Close: Ohh, almost always. Almost everybody hates the way they look,
some people immediately change the way they look, grow a beard if they didn't have one or shave it off if they did,
but I would say just wait another 10 or 15 years and you won't mind, you won't hate it so much.
Osgood: Which may be why Close remains his own favorite subject.
You've done so many self-portraits.
Close: Yes. I've never thought of them as a bodied work until recently there was a retrospective of only self-portraits.
And then I thought, "Oh my God, how narcissistic, how incredibly self involved and egotistical. Even I'm tired of me and I don't want to see another image of myself."
Osgood: In recent years, Close has begun to focus on photography. He uses the earliest form of capturing an image, daguerreotypes.
Close: It's exactly the same process as 1840 and in my opinion photography never got any better than it was at the very beginning. Everything I love is already there.
Osgood: And the bigger, the better. Last fall, corporate giant United Technologies displayed an assortment of Close's images in a New York park.
Close: I wanted to celebrate ordinary people, so I decided to use them because they are so intimate.
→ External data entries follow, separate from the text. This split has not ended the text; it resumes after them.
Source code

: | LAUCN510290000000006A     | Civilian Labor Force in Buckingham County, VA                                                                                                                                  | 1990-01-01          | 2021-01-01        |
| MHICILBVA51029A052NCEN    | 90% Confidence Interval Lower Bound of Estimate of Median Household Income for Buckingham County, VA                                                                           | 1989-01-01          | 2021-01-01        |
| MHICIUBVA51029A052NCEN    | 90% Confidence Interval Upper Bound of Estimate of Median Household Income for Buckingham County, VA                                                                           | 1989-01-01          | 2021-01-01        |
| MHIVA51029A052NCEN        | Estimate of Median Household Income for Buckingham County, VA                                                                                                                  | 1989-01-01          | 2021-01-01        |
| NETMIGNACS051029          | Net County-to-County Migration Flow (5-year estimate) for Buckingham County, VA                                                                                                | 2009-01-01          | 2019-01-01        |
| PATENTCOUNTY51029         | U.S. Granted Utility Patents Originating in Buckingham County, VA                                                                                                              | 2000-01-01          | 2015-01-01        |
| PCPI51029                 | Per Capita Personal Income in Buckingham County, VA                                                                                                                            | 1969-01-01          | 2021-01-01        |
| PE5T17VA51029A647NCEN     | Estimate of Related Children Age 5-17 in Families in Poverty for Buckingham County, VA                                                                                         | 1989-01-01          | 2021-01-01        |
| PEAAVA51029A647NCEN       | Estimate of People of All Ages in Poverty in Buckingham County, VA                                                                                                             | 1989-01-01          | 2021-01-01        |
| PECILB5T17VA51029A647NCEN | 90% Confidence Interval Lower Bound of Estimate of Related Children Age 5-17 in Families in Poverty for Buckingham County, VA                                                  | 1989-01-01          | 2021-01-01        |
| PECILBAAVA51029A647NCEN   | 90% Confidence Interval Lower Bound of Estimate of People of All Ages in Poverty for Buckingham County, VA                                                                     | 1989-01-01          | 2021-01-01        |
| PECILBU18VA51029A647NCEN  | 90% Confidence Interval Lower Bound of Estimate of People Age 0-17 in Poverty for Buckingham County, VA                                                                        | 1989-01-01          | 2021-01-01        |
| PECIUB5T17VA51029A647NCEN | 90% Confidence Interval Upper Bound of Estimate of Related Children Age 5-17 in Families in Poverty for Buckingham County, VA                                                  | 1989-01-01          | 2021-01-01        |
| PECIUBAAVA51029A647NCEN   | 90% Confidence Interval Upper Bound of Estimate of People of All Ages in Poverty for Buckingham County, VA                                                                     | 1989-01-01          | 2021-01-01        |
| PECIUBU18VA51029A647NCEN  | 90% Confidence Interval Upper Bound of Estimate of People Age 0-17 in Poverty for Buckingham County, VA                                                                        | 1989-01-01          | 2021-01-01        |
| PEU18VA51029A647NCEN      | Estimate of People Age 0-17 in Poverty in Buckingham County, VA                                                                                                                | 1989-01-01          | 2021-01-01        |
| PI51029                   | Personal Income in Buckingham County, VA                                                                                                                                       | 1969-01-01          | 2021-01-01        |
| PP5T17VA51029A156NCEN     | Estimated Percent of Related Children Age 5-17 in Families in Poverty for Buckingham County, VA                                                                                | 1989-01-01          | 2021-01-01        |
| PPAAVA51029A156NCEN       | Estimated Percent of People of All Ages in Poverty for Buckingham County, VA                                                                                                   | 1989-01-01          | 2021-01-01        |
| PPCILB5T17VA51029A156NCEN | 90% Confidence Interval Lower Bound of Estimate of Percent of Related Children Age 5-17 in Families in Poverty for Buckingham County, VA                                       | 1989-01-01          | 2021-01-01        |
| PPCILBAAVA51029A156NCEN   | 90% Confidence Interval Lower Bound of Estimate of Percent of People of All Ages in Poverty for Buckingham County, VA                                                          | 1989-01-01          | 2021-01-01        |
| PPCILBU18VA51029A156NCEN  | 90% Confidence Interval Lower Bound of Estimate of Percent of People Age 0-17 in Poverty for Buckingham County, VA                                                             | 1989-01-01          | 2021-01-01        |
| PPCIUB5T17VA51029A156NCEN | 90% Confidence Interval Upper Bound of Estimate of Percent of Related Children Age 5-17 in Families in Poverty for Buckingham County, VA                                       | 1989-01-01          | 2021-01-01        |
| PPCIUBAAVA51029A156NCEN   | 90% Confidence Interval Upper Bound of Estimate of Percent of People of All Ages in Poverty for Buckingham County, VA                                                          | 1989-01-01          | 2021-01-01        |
Osgood: Chuck Close is 66 now. His work sells for hundreds of thousands of dollars and is shown all over the world.
Twenty years after he almost died, he says he is one of the happiest artists you will ever meet.
Close: There is no artists alive working today who gets more pleasure day in and day out, year in and year out than I do, period. None.
I know there is no man or woman who gets more pleasure than I do.